10. A system for constructing a model to predict the risk of fractures in diabetic osteoporosis, characterized in that, The system includes: The data modeling module is used to collect bone mineral density data and hip joint and spine bone mineral density images of diabetic patients through the medical and health information system, respectively obtaining bone metabolism record data and bone mineral density tomographic images of diabetic patients; based on the bone mineral density tomographic images of diabetic patients, a multi-dimensional three-dimensional model of bone trabeculae is constructed to obtain a multi-dimensional three-dimensional model of bone tissue microstructure. The fragility identification module is used to perform blood glucose fluctuation-bone strength mapping processing on a multi-dimensional three-dimensional model of bone tissue microstructure to obtain blood glucose fluctuation-bone strength mapping data; to calculate the trabecular fragility increment on the blood glucose fluctuation-bone strength mapping data to obtain trabecular fragility increment data; and to identify the brittle mechanical signal pre-gradient feedback based on the blood glucose fluctuation-bone strength mapping data and the trabecular fragility increment data to obtain brittle mechanical pre-gradient feedback data.

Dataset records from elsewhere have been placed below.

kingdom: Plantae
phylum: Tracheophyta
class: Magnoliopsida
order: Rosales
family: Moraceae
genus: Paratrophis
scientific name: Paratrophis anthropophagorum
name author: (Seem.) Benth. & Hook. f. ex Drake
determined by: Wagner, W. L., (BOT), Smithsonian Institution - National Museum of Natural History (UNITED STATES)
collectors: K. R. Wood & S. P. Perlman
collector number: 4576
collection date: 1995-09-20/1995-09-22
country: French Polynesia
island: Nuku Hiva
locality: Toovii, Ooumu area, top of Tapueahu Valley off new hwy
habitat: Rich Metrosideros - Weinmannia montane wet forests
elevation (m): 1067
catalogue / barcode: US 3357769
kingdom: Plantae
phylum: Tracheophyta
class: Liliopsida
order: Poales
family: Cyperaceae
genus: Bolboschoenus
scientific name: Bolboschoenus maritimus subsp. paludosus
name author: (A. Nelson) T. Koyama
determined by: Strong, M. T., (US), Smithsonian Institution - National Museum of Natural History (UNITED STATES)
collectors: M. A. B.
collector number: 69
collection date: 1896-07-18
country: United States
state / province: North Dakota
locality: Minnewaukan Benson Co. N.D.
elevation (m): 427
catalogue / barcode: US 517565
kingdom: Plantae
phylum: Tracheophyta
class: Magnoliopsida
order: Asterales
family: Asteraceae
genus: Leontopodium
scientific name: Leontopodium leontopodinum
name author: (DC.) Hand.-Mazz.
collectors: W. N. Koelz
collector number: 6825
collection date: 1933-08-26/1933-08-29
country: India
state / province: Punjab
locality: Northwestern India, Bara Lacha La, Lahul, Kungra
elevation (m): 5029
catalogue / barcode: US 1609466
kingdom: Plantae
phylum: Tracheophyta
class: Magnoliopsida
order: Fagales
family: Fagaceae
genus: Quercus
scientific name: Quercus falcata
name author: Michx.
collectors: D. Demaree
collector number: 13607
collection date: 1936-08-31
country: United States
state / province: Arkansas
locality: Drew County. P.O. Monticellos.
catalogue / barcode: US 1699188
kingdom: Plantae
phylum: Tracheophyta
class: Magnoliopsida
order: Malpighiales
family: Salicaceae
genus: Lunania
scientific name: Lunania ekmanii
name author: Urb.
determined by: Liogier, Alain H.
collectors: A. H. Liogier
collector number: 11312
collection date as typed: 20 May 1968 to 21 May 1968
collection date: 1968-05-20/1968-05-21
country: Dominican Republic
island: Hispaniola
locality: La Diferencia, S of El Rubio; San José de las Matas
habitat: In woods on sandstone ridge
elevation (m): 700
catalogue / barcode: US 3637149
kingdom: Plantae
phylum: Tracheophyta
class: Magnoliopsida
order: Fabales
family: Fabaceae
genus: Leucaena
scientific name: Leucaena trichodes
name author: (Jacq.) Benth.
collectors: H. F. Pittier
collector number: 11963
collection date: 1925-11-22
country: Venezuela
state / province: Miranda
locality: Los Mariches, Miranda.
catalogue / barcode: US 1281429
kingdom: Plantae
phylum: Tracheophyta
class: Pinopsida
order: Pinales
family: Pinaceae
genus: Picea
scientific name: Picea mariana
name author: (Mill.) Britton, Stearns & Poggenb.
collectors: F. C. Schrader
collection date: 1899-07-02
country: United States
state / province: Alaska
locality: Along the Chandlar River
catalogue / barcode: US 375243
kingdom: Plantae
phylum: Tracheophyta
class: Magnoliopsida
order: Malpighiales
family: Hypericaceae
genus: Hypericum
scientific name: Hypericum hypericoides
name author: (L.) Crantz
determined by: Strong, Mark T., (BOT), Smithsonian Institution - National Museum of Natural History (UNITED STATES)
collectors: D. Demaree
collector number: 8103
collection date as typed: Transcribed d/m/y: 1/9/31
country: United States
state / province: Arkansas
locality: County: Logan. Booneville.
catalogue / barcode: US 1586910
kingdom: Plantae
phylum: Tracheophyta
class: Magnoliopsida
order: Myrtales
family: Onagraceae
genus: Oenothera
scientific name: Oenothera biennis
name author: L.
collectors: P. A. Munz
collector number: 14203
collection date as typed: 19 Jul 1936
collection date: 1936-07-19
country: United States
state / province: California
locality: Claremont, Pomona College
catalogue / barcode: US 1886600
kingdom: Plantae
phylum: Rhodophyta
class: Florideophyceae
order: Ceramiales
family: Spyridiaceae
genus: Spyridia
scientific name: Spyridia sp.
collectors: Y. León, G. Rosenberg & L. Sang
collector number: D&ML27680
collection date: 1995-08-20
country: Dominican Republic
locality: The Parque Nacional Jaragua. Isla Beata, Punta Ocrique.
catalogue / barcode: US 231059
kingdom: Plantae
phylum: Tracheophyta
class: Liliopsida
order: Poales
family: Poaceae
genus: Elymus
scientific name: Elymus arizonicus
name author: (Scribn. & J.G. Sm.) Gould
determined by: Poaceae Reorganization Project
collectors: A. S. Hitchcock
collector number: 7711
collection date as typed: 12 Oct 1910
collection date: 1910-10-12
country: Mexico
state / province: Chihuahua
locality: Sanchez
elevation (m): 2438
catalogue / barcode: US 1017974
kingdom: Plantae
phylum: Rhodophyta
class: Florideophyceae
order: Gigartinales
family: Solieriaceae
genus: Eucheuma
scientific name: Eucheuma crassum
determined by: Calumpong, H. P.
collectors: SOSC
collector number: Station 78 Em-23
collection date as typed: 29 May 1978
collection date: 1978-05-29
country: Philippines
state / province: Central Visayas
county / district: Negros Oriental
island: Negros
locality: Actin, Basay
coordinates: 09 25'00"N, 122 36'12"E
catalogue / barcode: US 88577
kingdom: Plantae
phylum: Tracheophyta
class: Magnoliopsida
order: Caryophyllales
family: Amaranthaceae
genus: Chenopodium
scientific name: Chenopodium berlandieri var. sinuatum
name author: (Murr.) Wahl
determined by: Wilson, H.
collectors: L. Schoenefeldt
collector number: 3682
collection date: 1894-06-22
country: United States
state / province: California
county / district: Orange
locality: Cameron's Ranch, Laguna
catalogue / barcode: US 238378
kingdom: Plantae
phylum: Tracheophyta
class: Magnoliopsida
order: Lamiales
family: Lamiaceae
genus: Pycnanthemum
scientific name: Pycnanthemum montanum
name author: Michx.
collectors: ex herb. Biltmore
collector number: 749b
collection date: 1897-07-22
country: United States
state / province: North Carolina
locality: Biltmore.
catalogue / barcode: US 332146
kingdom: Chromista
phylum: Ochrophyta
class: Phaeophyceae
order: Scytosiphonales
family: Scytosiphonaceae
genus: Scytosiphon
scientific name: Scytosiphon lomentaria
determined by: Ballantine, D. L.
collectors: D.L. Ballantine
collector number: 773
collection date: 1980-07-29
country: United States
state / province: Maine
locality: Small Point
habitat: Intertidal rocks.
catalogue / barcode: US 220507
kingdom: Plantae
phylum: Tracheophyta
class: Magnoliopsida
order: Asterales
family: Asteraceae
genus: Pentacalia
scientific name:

The model building module is used to perform phase shift analysis on the brittle mechanics pre-gradient feedback data of bone stress signal to obtain the phase shift data of brittle feedback bone stress signal; the XGBoost algorithm is used to build a risk prediction model for diabetic osteoporosis fracture based on the phase shift data of brittle feedback bone stress signal to obtain the risk prediction model for diabetic osteoporosis fracture. The firmware deployment module is used to design automated monitoring firmware for the diabetic osteoporosis fracture risk prediction model, obtain the monitoring firmware for the diabetic osteoporosis fracture risk prediction model, and send the monitoring firmware for the diabetic osteoporosis fracture risk prediction model to the health management cloud platform to perform diabetic osteoporosis fracture risk prediction.